Cara mengatasi air sumur konvensional kering

Cara mengatasi air sumur konvensional kering

Cara mengatasi air sumur konvensional kering, hal ini terjadi biasanya saat musim kemarau tiba yang biasanya sumber air yang ada disumur akan mengalami kekeringan. Sumber air yang digunakan masyarakat ada yang berasal dari sumur bor, sumur konvensional dan air PAM.

Sumur konvensional yang lebih dikenal dengan sumur timba, adalah sumur dengan sumber air yang diperoleh dengan cara menggali tanah dengan cara manual sampai mendapatkan sumber air yang banyak, bersih dan bisa dikonsumsi.
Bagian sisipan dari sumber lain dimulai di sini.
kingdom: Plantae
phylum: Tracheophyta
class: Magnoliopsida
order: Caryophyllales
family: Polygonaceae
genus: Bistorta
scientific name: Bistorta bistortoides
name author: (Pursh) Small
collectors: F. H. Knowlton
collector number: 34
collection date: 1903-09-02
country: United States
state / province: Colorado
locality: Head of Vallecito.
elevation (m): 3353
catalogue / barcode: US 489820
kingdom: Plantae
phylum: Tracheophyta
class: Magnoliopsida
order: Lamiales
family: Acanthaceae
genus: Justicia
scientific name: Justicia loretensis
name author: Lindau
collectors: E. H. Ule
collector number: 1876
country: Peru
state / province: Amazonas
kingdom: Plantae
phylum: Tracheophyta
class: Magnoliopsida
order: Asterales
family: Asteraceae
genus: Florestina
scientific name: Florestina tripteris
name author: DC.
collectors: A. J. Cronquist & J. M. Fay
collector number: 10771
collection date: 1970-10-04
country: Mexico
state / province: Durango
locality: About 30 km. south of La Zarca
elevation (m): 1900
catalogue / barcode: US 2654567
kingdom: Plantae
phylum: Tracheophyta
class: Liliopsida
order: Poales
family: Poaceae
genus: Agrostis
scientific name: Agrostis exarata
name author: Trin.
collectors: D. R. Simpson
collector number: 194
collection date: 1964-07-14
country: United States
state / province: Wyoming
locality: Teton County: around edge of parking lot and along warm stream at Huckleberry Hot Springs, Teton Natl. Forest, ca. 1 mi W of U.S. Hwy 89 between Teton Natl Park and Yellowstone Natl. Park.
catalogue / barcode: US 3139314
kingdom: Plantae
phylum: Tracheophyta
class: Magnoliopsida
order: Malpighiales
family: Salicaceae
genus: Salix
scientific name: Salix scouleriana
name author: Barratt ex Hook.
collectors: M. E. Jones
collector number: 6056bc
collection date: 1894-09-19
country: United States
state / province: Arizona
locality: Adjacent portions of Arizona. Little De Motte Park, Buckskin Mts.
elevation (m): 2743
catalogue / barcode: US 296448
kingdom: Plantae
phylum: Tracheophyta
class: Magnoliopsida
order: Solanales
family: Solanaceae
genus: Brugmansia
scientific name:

Di sekeliling sumur konvensional ini dipasangi buis beton sebagai pelindung agar tanah yang sudah digali tidak runtuh kebawah menutupi sumber air. Untuk mengambil air yang berada di dalam sumur bisa menggunakan timba katrol sederhana, pompa air atau jet pump.

Cara mengatasi air sumur konvensional kering

Cara mengatasi air sumur konvensional kering

Salah satu kekurangan sumur konvensional, saat musim kemarau yang panjang sumur konvensional bisa mengalami debit air menurun dan yang sampai parahnya bisa kering kalau sudah begitu sumur konvensional kemungkinan besar sudah tidak bisa digunakan lagi, kecuali harus diperbaiki.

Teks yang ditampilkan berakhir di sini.